Passage shown -
* * * * * * *
Odds Favor Shorts Near-Term If S&P 500 Rallies To 2800+

Post-Powell’s supposed dovish switch last week, equity bulls spent lots of energy to rally the S&P 500 within less than two points of the 200-day. If the trade-tariff truce the US and China reached over the weekend in Argentina is viewed favorably and the index rallies to 2800, shorts are likely to get aggressive.


Jerome Powell, Fed chair, kicked off a powerful rally in stocks last week. His Economic Club of New York speech on Wednesday was viewed as dovish. Early October – on the 3rd to be precise – he said interest rates were still “a long way” from neutral. In that very session, the S&P 500 large cap index began its waterfall dive. By October 29, it was sown 11.4 percent (Chart 1).

When Powell made that comment, stocks, in general, were deeply overbought and were looking for a reason to sell off.  He provided one. With three 25-basis-point hikes already in the bag this year and a hike in December (18-19) all but certain, markets concluded the Fed was on its way to tightening a lot more than they had priced in. The FOMC dot plot expects three more hikes next year.
* * * * * * *
Data supplied -

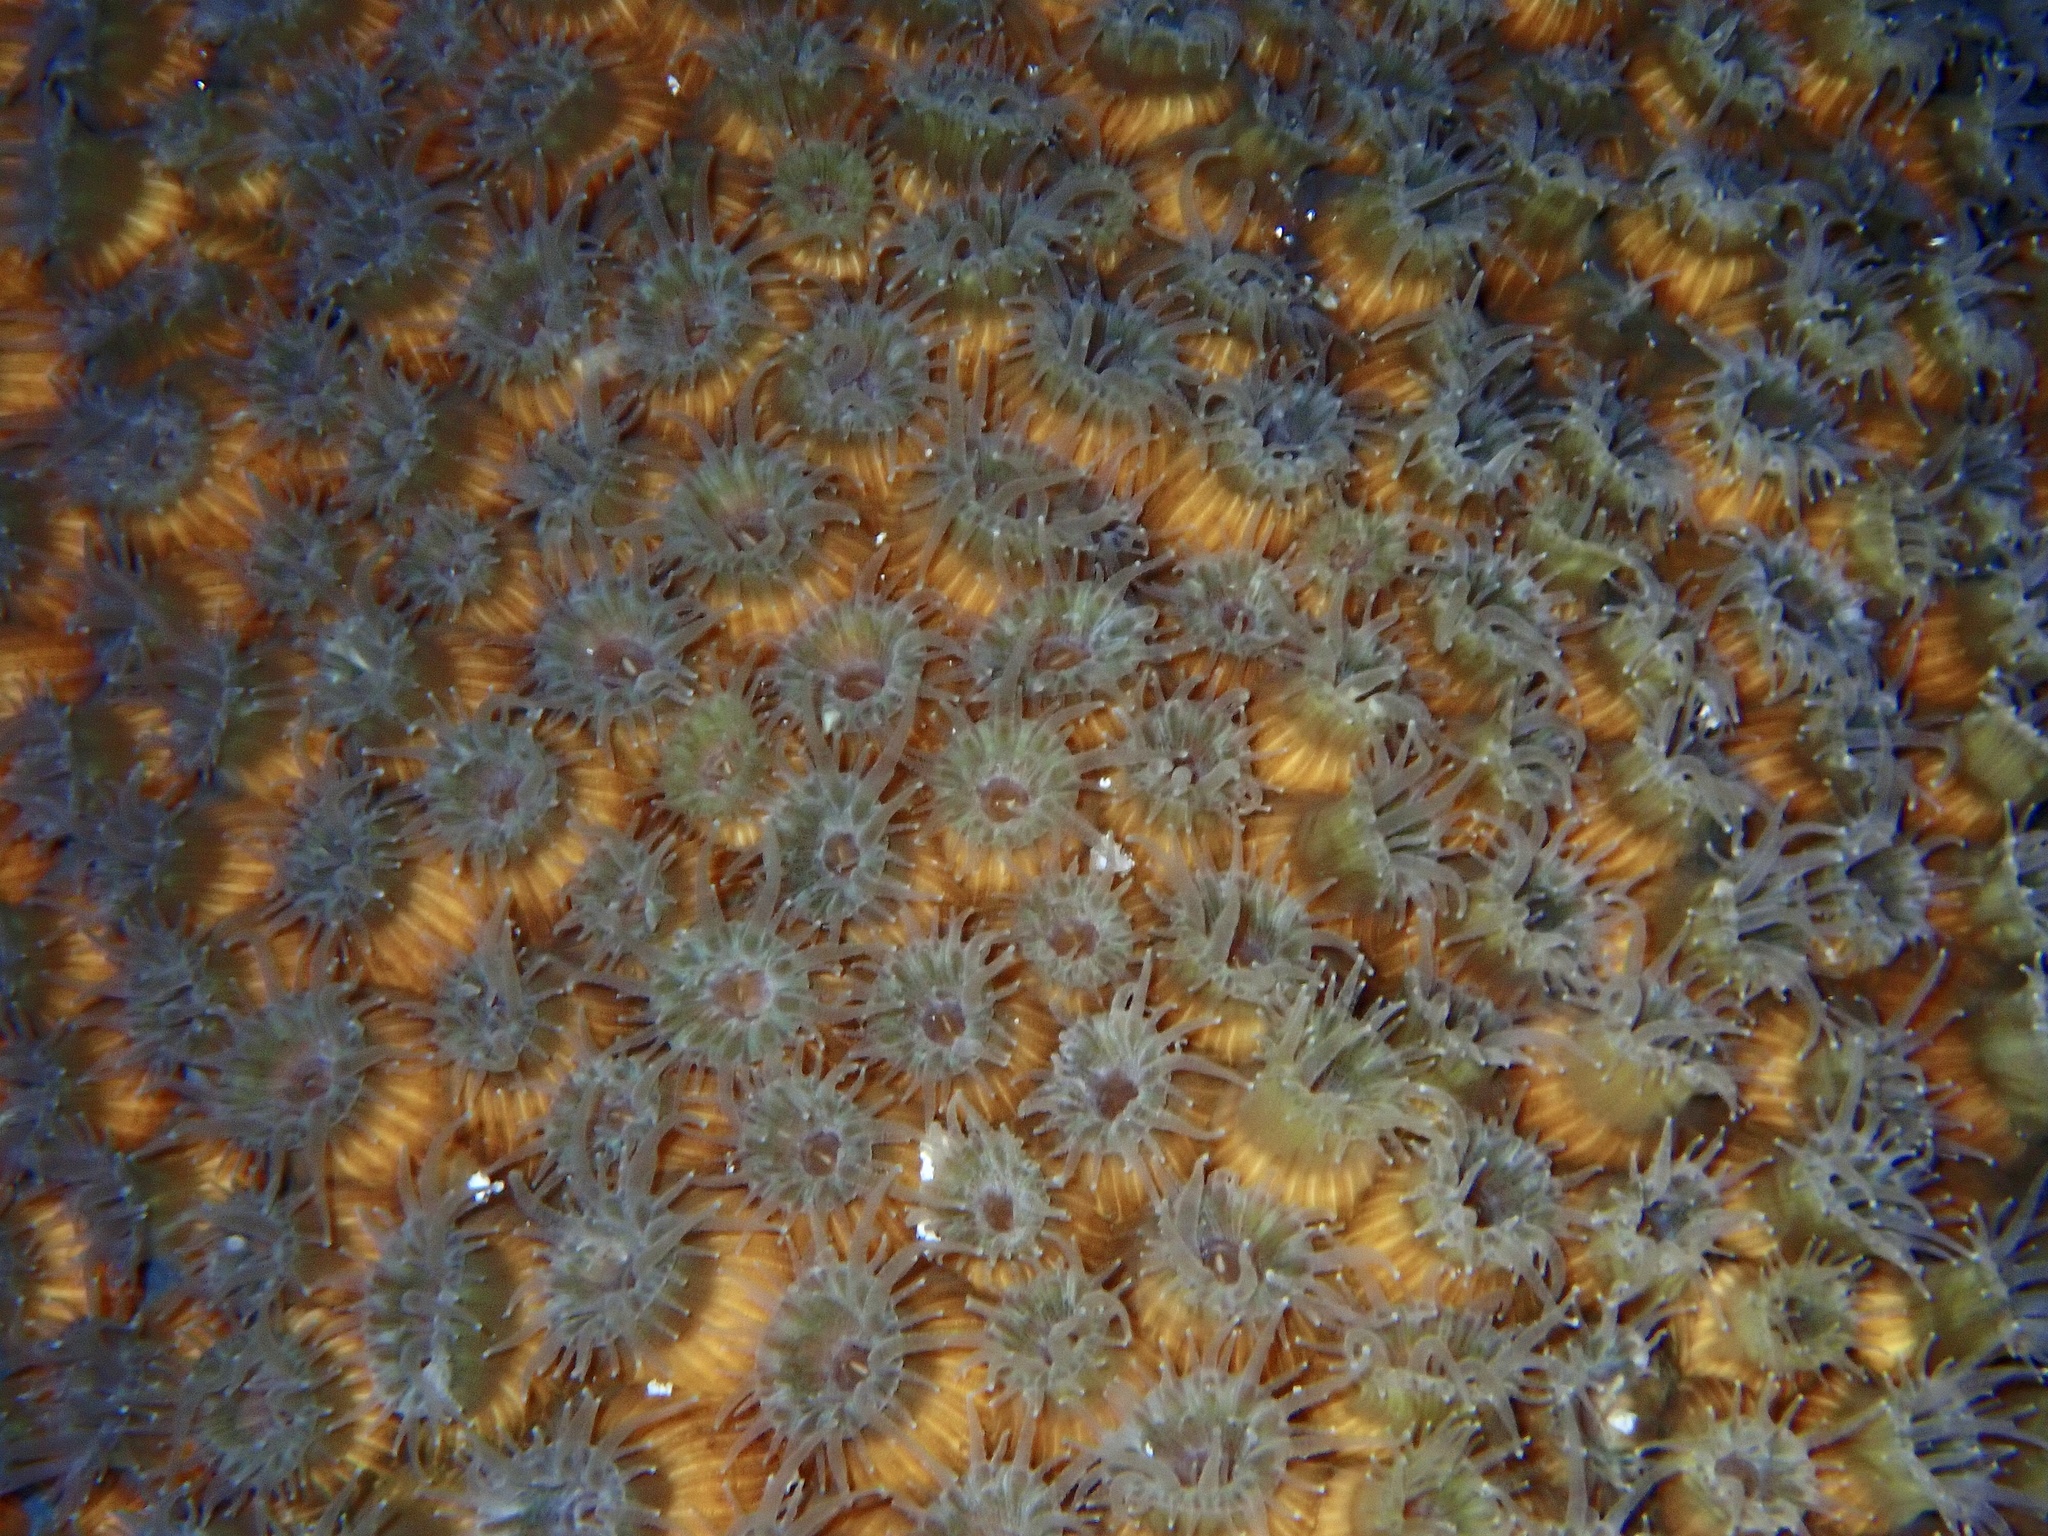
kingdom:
* * * * * * *
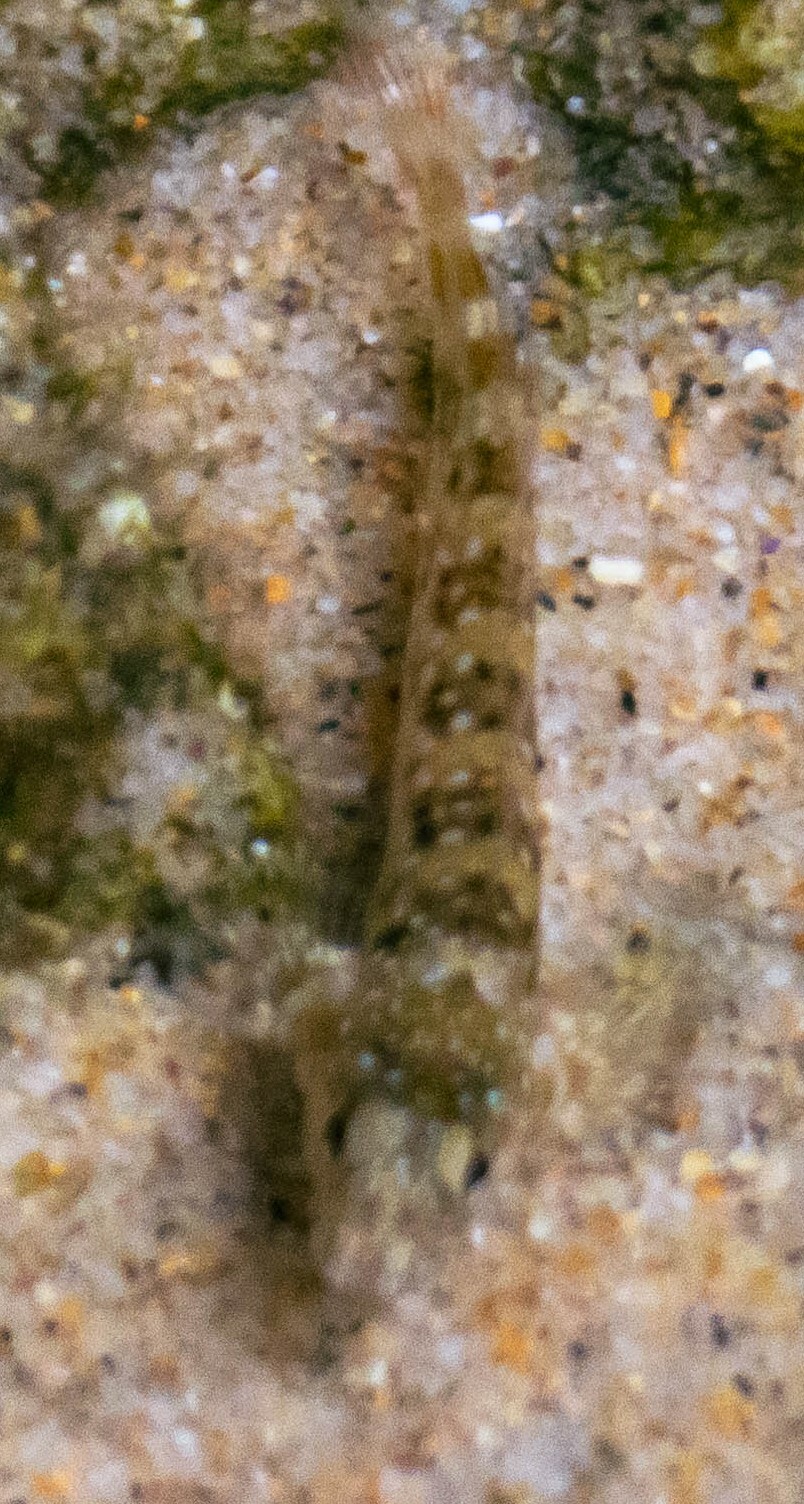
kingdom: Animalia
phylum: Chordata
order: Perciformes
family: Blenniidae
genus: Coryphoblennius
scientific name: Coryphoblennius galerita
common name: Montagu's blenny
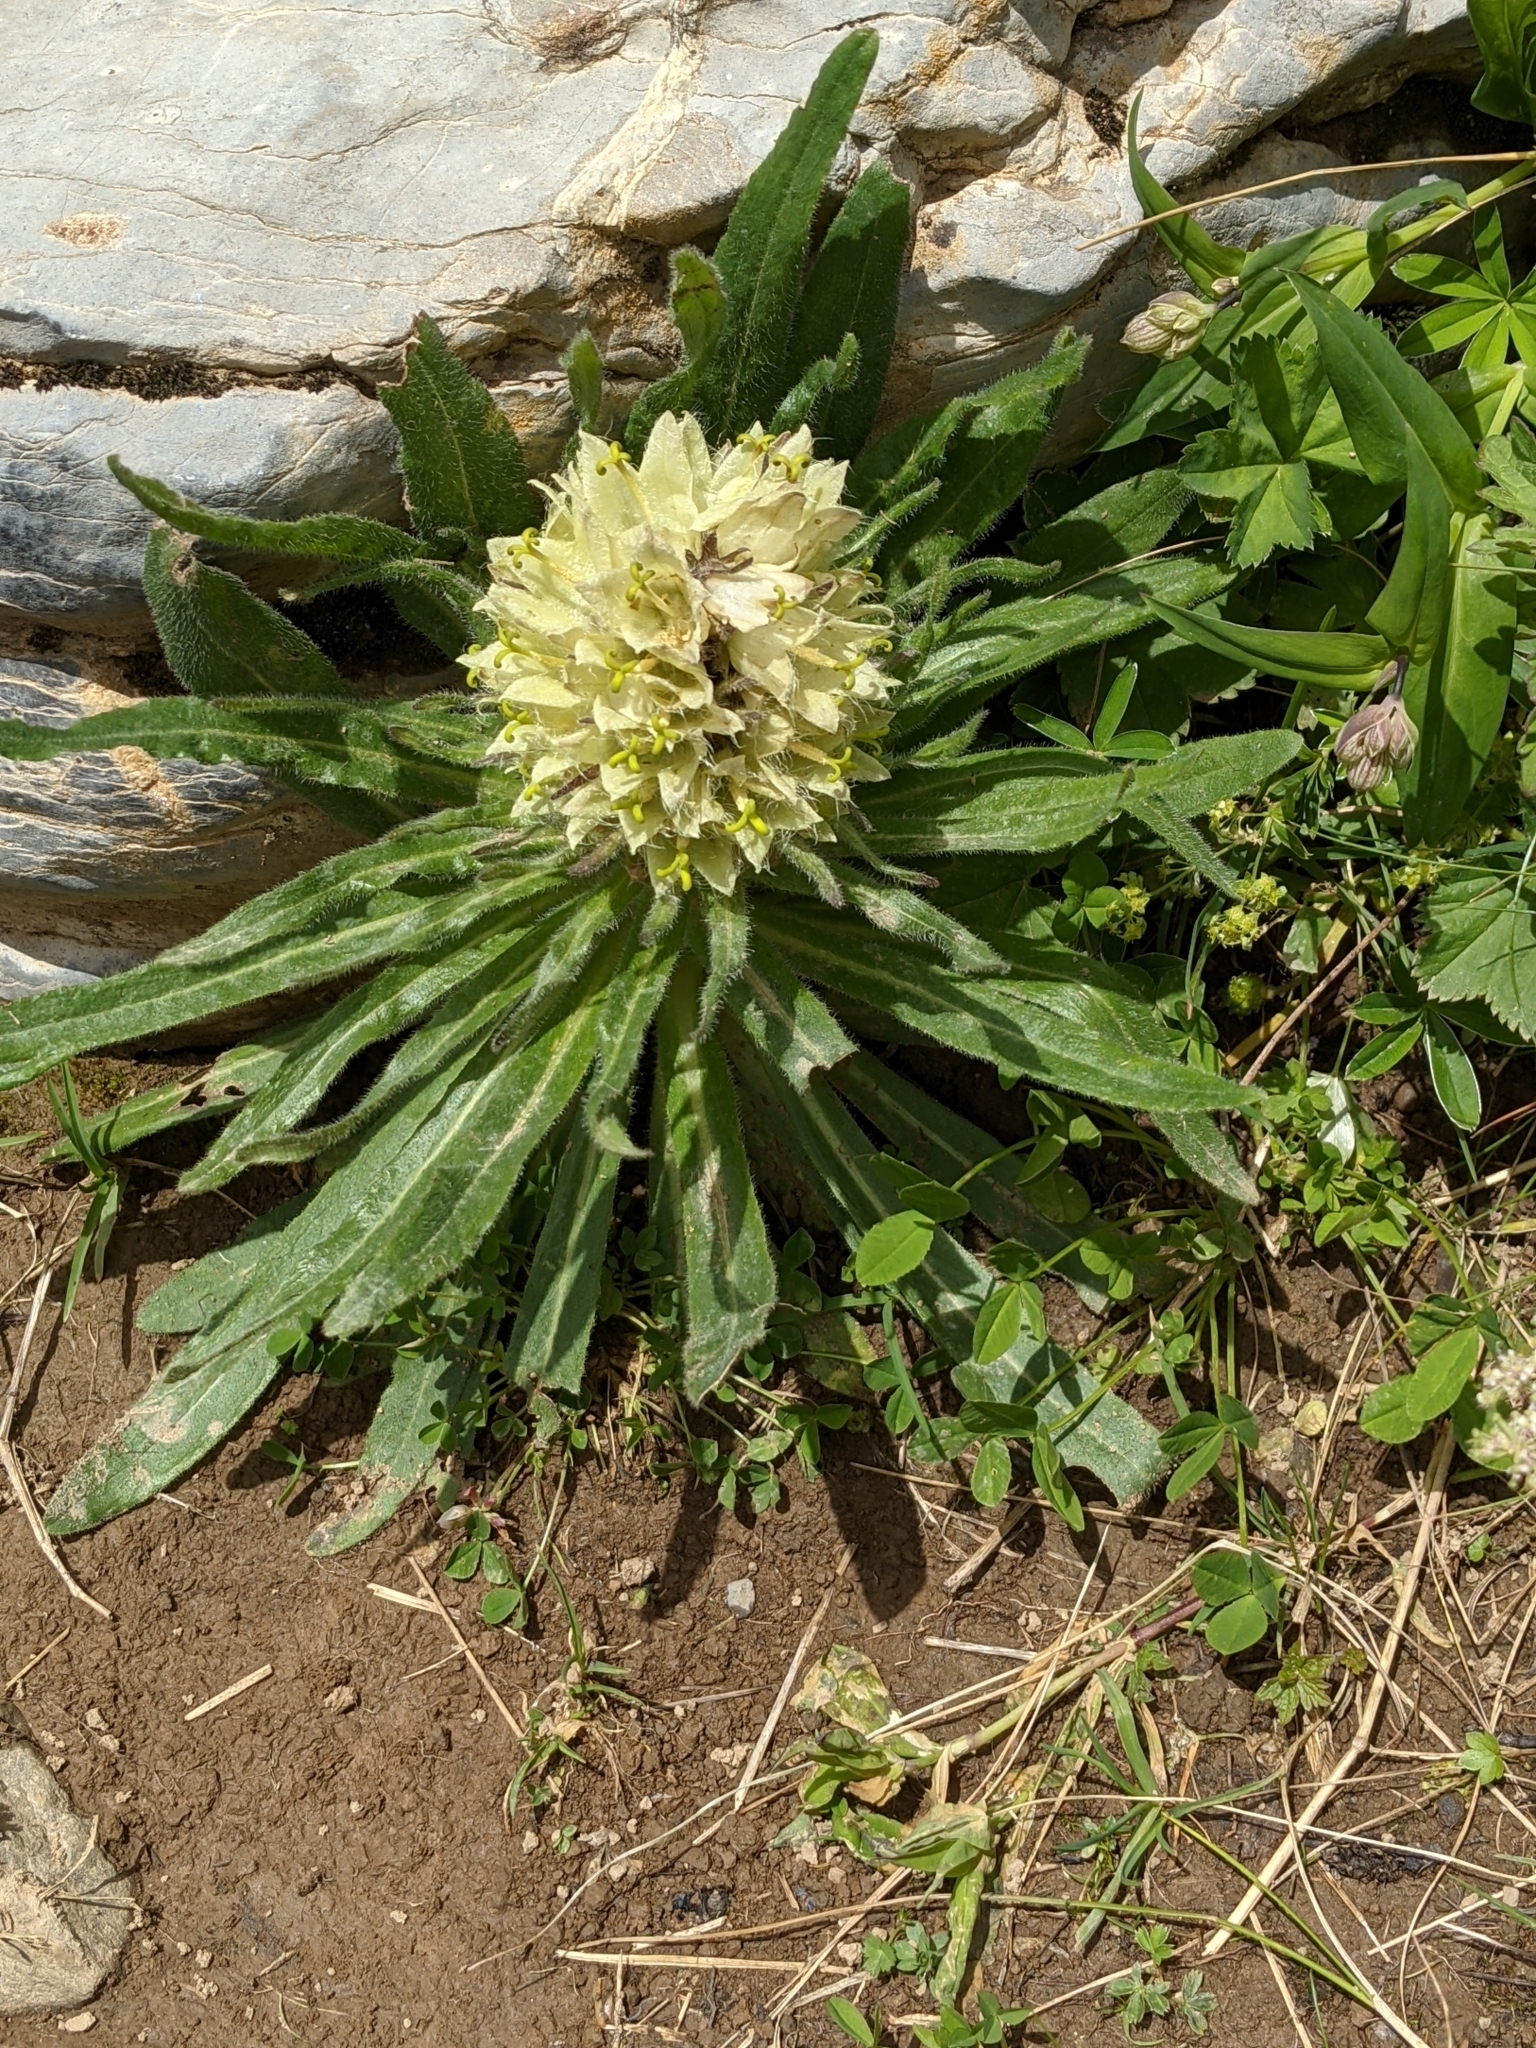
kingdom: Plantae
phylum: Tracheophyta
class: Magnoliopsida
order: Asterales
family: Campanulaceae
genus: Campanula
* * * * * * *
Work to do -
a) Name every country mentioned in the article on Powell and the S&P 500.
b) Translate this sentence from the article on Powell and the S&P 500 into Spanish: "Jerome Powell, Fed chair, kicked off a powerful rally in stocks last week."

Exercise answers -
a) US, China, Argentina

b) Jerome Powell, presidente de la Fed, desencadenó un fuerte repunte de las acciones la semana pasada.